The door to the main room beckoned and Walker answered the call. He listened at it briefly, long enough to ascertain that the noises of the swords were coming from behind it, and put his hand on the latch. Tarm fixed him with a supplicating gaze, as though begging him to turn back, but when Walker met those eyes, the spirit turned away and walked through the wall.

Walker nodded.

His father may never speak, but his guidance was still there.

 

 

Greyt was startled as Meris stormed into his study, throwing the doors wide. He tore a black cloak from his shoulders.

“Back so soon, son?” Greyt asked, looking up from the scroll upon which he was inscribing his latest ballad. Next to him rested some neglected correspondence he had meant to send to Stonar’s desk when he got around to it—perhaps sometime later this year. “Claudir hadn’t announced your presence, but I see time was of the essence.”

“He didn’t get the chance,” Meris said curtly. Behind him, the gaunt steward rushed in, red-faced, apologizing over and over for the intrusion.

Greyt waved him away. “A bad day?” he asked. “Didn’t find sport to your liking, eh?”

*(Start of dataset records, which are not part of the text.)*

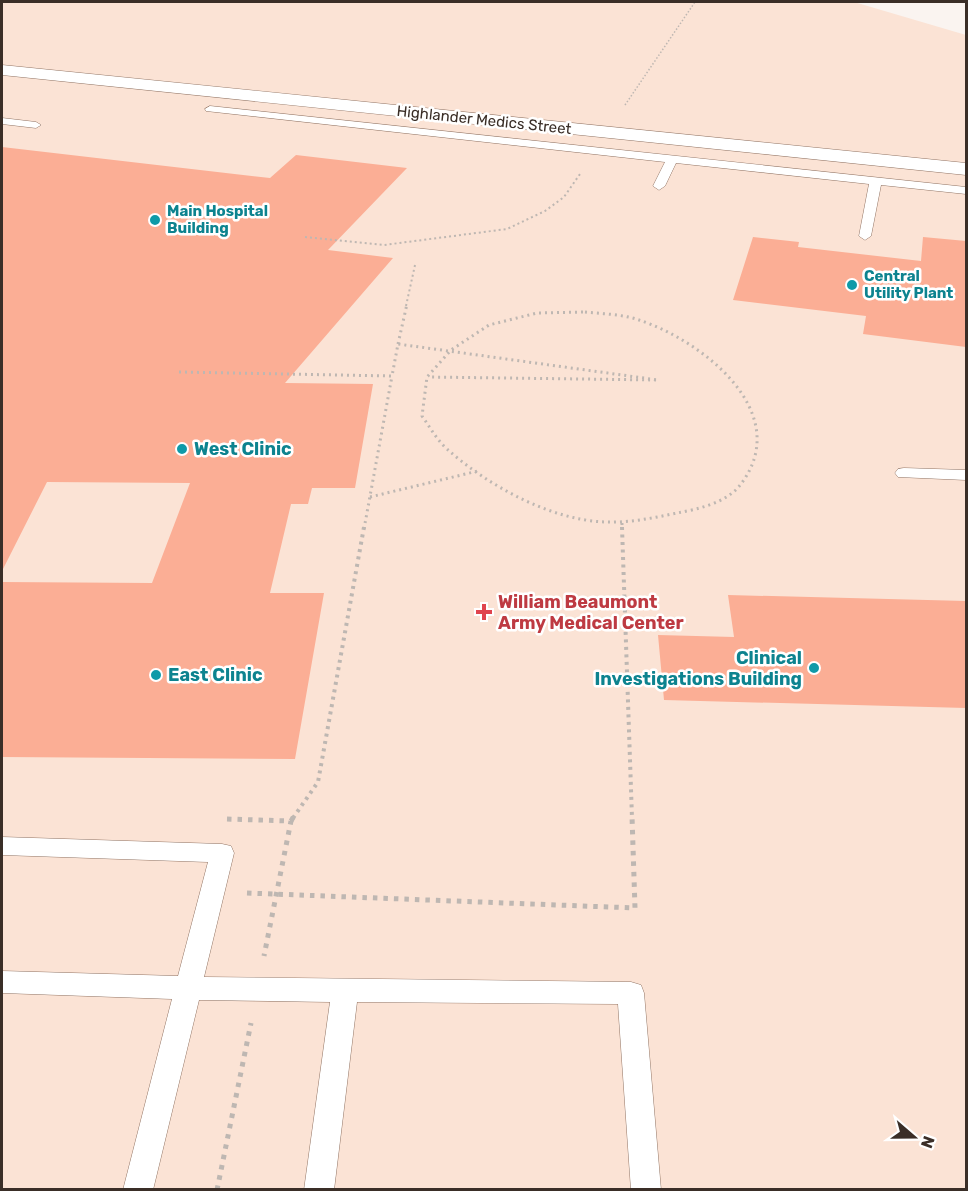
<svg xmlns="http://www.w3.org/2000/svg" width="968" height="1191" viewBox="0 0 968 1191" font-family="Rubik,sans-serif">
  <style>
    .built { fill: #fbe3d5 }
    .building { fill: #fbae95 }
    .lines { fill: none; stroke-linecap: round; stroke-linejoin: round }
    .lane-casing { stroke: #927565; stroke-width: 1 }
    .street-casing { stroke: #927565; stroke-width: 1 }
    .path-far4 { stroke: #beb7b2; stroke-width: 1.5; stroke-dasharray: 1.5 2; stroke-linecap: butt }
    .path-far3 { stroke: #beb7b2; stroke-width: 2; stroke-dasharray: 2 3; stroke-linecap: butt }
    .path-far2 { stroke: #beb7b2; stroke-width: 3; stroke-dasharray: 2 4; stroke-linecap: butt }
    .path-far1 { stroke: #beb7b2; stroke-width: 4; stroke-dasharray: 3 4.5; stroke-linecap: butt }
    .path { stroke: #beb7b2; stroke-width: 5; stroke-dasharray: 4.5 6; stroke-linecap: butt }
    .lane { fill: #fff; fill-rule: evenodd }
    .street { fill: #fff; fill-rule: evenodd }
    .culture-dot { fill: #0f9aa8; stroke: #fff; stroke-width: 2 }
    .health-dot { fill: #e0444e; stroke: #fff; stroke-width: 2 }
    .labels { text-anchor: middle; stroke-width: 5; stroke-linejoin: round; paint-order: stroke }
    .far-street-label { font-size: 15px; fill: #3a2e27; stroke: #fff }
    .far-culture-label { font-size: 15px; font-weight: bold; fill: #0d838f; stroke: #fff; text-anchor: start }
    .culture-label { font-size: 18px; font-weight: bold; fill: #0d838f; stroke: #fff; text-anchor: start }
    .health-label { font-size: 18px; font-weight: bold; fill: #be3a42; stroke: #fff; text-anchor: start }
  </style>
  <rect width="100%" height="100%" fill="#faf4f0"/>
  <!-- built -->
  <path class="built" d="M2 2H854L966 35V1189L2 1190Z"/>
  <!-- building -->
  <g class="building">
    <path d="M2 147 270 178 296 155 407 168 328 250 393 258 285 383 373 384 355 488H312L308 504H291L270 593H324L295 759 2 757V582L152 583 190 483 47 482 2 571Z"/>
    <path d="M753 237 799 242 798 247 921 261 923 237 966 241V347L863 334 866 316 733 300Z"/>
    <path d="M728 595 966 601V708L664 700 658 635 734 637Z"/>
  </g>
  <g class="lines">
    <!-- lane casing -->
    <g class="lane-casing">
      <g id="lane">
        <path d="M210 106 966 187V194L881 185 871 236 865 240 859 236 869 184 676 163 665 186 659 190 653 186 665 162 206 111 205 109Z"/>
        <path d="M2 118 36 122 41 125 36 128 2 124Z"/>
        <path d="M904 468 966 470V480L898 477 895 473 898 469Z"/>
        <path d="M2 837 222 844 231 846 234 853 204 977 631 982 641 985 644 993 661 1190H631L618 1004 357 1002 334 1190H304L330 1002 199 1000 153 1190H123L172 999 2 993V971L178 976 208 862 2 855Z"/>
      </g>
    </g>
    <!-- street casing -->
    <g class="street-casing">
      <path id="street" d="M2 65 966 163V175L2 75Z"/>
    </g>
    <!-- path-far4 -->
    <path class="path-far4" d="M625 105 695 2"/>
    <!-- path-far3 -->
    <g class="path-far3">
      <path d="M305 237 384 245 507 229 545 211 564 197 580 174"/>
      <path d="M406 306 415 265"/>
    </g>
    <!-- path-far2 -->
    <g class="path-far2">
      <path d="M585 312C603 314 622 314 639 320 701 340 795 412 741 484 727 503 698 509 677 513 653 518 629 523 605 522 550 520 487 485 447 449 436 439 430 427 422 416L427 377 451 350 489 325 537 313Z"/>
      <path d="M398 344 407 304"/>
      <path d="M179 372 392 376 398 344 658 380 428 377"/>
      <path d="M370 497 478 471"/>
      <path d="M622 523V529"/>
      <path d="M364 529 392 376"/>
    </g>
    <!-- path-far1 -->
    <g class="path-far1">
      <path d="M622 527 632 818"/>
      <path d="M293 818 318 782 364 527"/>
    </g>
    <!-- path -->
    <g class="path">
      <path d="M227 819 291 821 264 956"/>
      <path d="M291 821 294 816"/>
      <path d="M247 893 635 908 632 816"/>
      <path d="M217 1190 251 1023"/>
    </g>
    <!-- lane -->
    <use href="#lane" class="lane"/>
    <!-- street -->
    <use href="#street" class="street"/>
  </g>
  <!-- markers -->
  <g class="culture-dot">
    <circle cx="155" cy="220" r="6"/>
    <circle cx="852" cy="285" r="6"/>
    <circle cx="182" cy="449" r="6"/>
    <circle cx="814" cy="668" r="6"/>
    <circle cx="156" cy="675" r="6"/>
  </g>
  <path class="health-dot" d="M481 603h6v6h6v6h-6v6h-6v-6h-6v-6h6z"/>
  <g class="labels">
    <!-- far-street labels -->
    <g class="far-street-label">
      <text transform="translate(484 120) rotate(6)" y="5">Highlander Medics Street</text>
    </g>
    <!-- far-culture labels -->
    <g class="far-culture-label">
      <text x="167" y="216">Main Hospital<tspan x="167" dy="17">Building</tspan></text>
      <text x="864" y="281">Central<tspan x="864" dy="17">Utility Plant</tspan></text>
    </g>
    <!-- culture labels -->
    <g class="culture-label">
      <text x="194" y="455">West Clinic</text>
      <text x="802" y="664" text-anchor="end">Clinical<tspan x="802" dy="21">Investigations Building</tspan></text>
      <text x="168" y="681">East Clinic</text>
    </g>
    <!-- health labels -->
    <g class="health-label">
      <text x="498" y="608">William Beaumont<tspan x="498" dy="21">Army Medical Center</tspan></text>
    </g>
  </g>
  <!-- border -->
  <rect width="968" height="1191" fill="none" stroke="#3a2e27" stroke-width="6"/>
  <!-- north arrow -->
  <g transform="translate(914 1137) rotate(110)" stroke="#ffffff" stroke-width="4.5" paint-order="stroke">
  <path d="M0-4.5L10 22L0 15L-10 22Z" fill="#3a2e27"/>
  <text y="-9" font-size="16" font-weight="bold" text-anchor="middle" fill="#3a2e27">N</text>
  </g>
</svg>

Meris stomped over to the Singer’s desk and slammed down a black leather bundle. It clattered on the thick oak. “Tell me he’s just a shadow now,” he said angrily. Then he whirled and strode out, his feet pounding the creaking wood under the carpet.

“I need to get that fixed, it seems,” Greyt said of the floor as the door slammed.

The words trailed off as he looked at the leather pouch Meris had deposited on his desk. He wasn’t about to touch it, but it consumed a moment of his attention.

He went back to making notes, but the rhymes would not come. He was forcing the ballad and, like all art, it could not be demanded. Greyt threw the ink quill down on the desk.

A disgusted frown twisted his face and he seized the bundle, wincing when something within scratched him. Ignoring the blood that welled from his finger, he ripped it open, threw the contents down on the desk, and drew back in shock.

It was the snapped blade of Drex Redgill’s wood axe. There was a bit of blood on it, where the jagged edge had torn through the leather and cut his finger.

 

 

Torlic spun back and around, bringing his rapier singing up to parry his opponent’s blade. The glittering blade snapped down and thrust under Torlic’s guard, but the nimble half-elf simply twisted his rapier around and sent the thrust out harmlessly wide.

The blond watchman Narb, Torlic’s opponent, slashed right to left, and the half-elf picked off the attack with a neat, almost casual parry. An attack high followed by a thrust low met similar fates, parried with quick flicks of Torlic’s wrist. Narb lunged—a strike Torlic easily dodged—and faltered. Torlic sidestepped Narb and slapped him twice on the backside with the flat of his blade, making a “tsk” sound in his throat. Torlic covered his yawning mouth with one dainty hand.

Angry, the youthful watchman lunged at Torlic, but the half-elf leaped back, spinning to land on his toes. The dancing half-elf flicked his sword back and forth, tempting his opponent.

“Try harder, Narb,” Torlic said. “I haven’t broken a sweat yet.”

The two fought in Torlic’s training room. It was a wide, open square with walls lined with weapons and practice dummies. Members of Quaervarr’s Watch used this training arena for dueling and for working on their sword skills. Most of them took instruction from Torlic himself, whose sword’s sharpness was surpassed only by his tongue. If fencing was his hobby, criticism was his habit.